Data extract
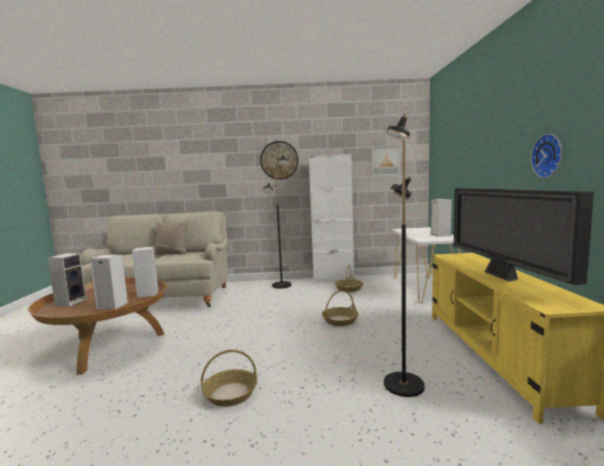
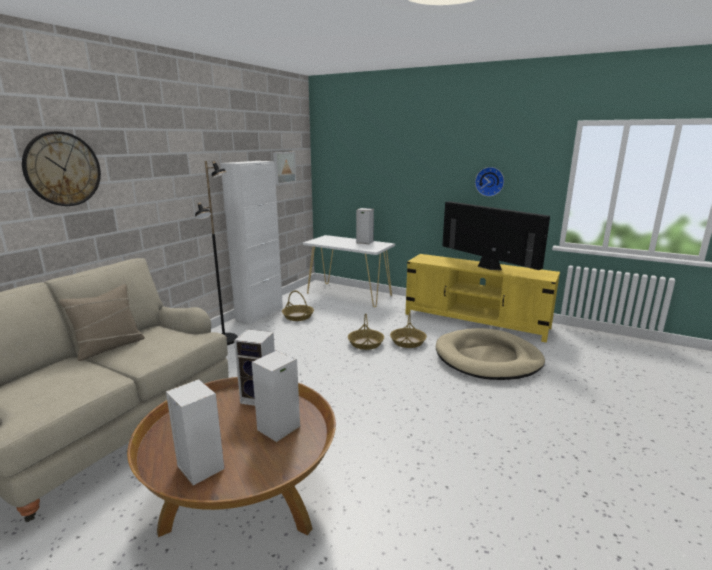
camera: 60 degrees left, 10 degrees up
(230, 394) = (449, 426): basket -> basket (408, 342)
(279, 160) = (185, 168): wall clock -> wall clock (62, 169)
(402, 385) = (488, 358): black floor lamp -> beige dog bed
(502, 277) = (487, 267): television -> television turned 150 degrees counterclockwise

Exercise prompt
The answer must be every line from the records above that contains the word "degrees", copied out.

Answer to the exercise
camera: 60 degrees left, 10 degrees up
(502, 277) = (487, 267): television -> television turned 150 degrees counterclockwise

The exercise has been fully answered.